Why Has Bodhi-Dharma Left for the East? is the film equivalent of a Buddhist koan like the one that introduces the film: “To the disciple who asked about ‘Truth,’ without a word, he showed a flower.” Beautiful, subtle, and thought-provoking, Bodhi-Dharma opens before your eyes like a blossoming rose; Spring, Summer, Fall, Winter … and Spring, on the other hand, is more like a silk rose: a “perfect” — but far less interesting — approximation of the real thing.
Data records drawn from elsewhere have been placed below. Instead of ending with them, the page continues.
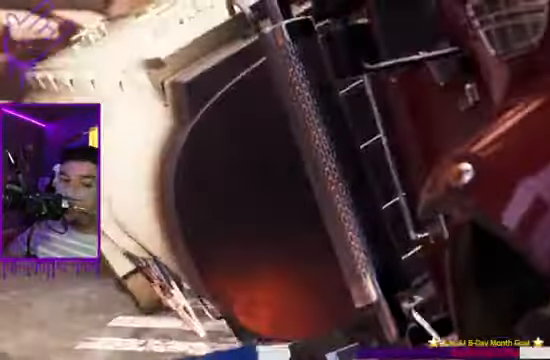
Gameplay with a controller (Xbox layout); each line is a JSON object with the inputs held at the frame after it. "events" lists button and stick changes between this image and that frame as [ms after this image, input, new state], when the widget could be followed in between. Not read: L3 R3.
{"buttons": [], "left_stick": "up", "right_stick": "center"}
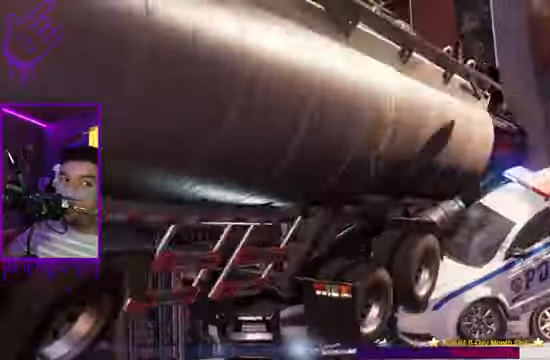
{"buttons": [], "left_stick": "up", "right_stick": "center", "events": []}
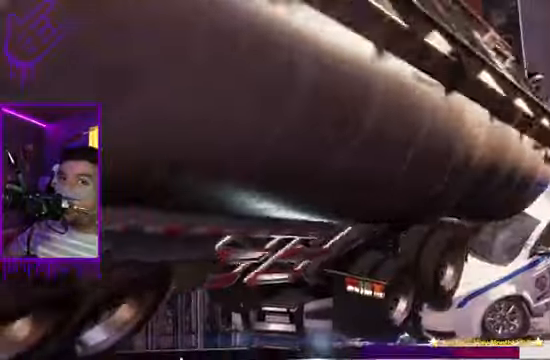
{"buttons": [], "left_stick": "up", "right_stick": "center", "events": []}
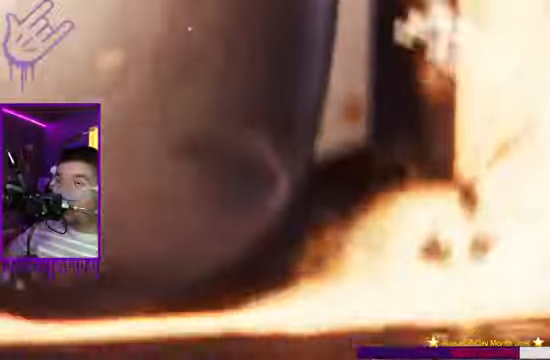
{"buttons": [], "left_stick": "up", "right_stick": "center", "events": []}
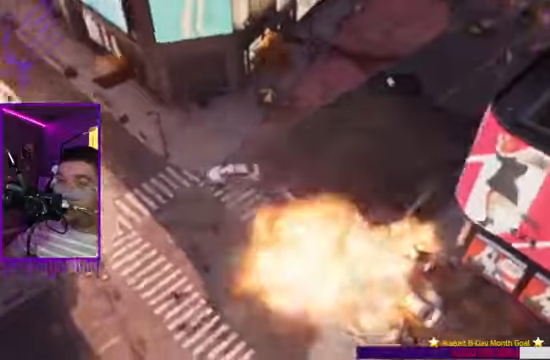
{"buttons": [], "left_stick": "up", "right_stick": "center", "events": []}
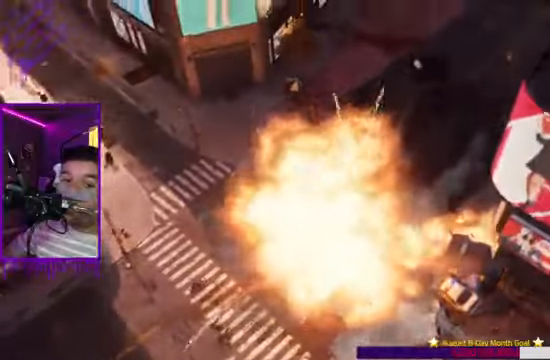
{"buttons": [], "left_stick": "up", "right_stick": "center", "events": []}
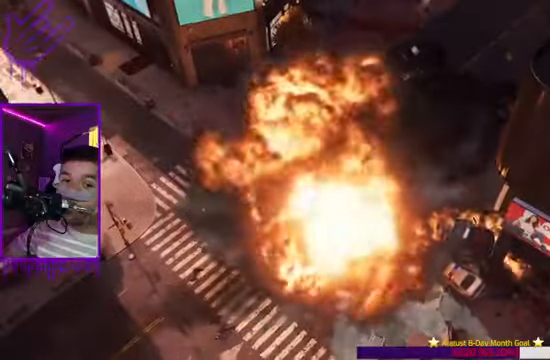
{"buttons": [], "left_stick": "up", "right_stick": "center", "events": []}
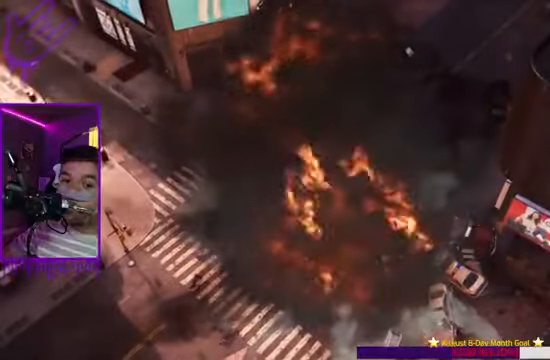
{"buttons": [], "left_stick": "up", "right_stick": "center", "events": []}
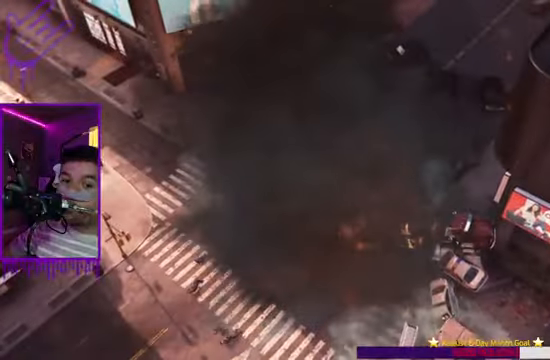
{"buttons": [], "left_stick": "up", "right_stick": "center", "events": []}
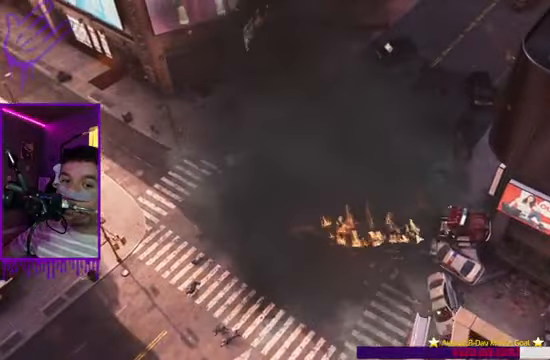
{"buttons": [], "left_stick": "up", "right_stick": "center", "events": []}
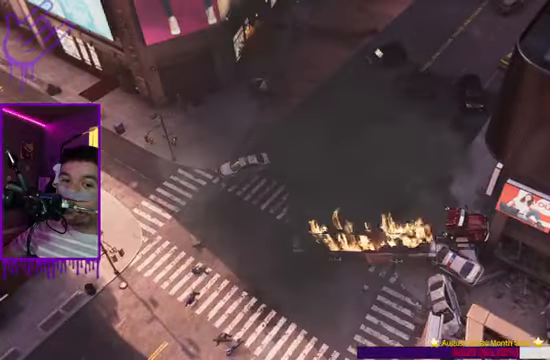
{"buttons": [], "left_stick": "up", "right_stick": "center", "events": []}
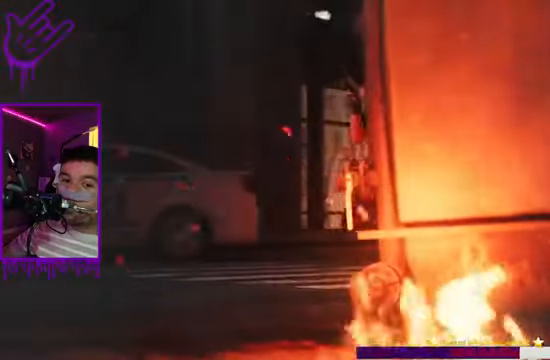
{"buttons": [], "left_stick": "up", "right_stick": "center", "events": []}
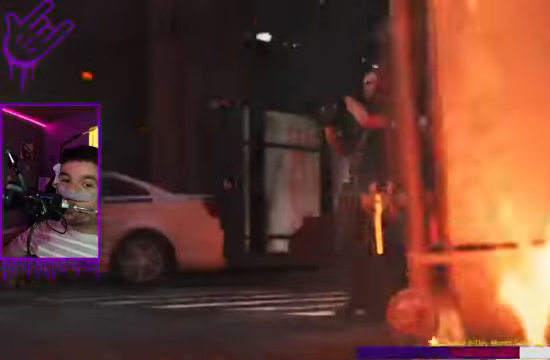
{"buttons": [], "left_stick": "up", "right_stick": "center", "events": []}
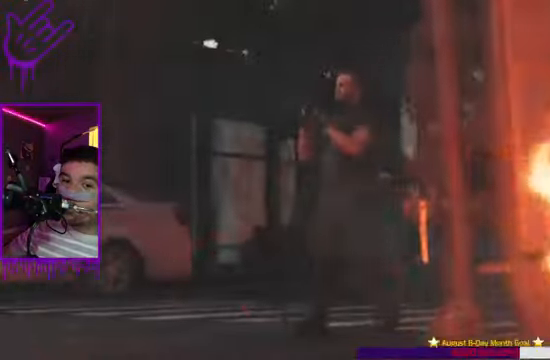
{"buttons": [], "left_stick": "up", "right_stick": "center", "events": []}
Spring, Summer, Fall, Winter … and Spring is currently playing at the Evanston Century 12/CineArts 6 and the Music Box.

Why Has Bodhi-Dharma Left for the East? is available for rent from Facets, as well as GreenCine and Netflix.

(Originally published in Gapers Block on May 14, 2004. Spring, Summer, Fall, Winter … and Spring is now available on DVD via Netflix. Why Has Bodhi-Dharma Left for the East? is available via Netflix Streaming with a different transfer — and a few minutes of additional footage — than the copy I reviewed. Multiplex readers will note that Bodhi-Dharma is one of Jason’s favorite movies, and it’s one of mine, as well, but I would advise you to be wide awake when you see it. Its glacial pace knocked me out the first four times I tried to watch it.)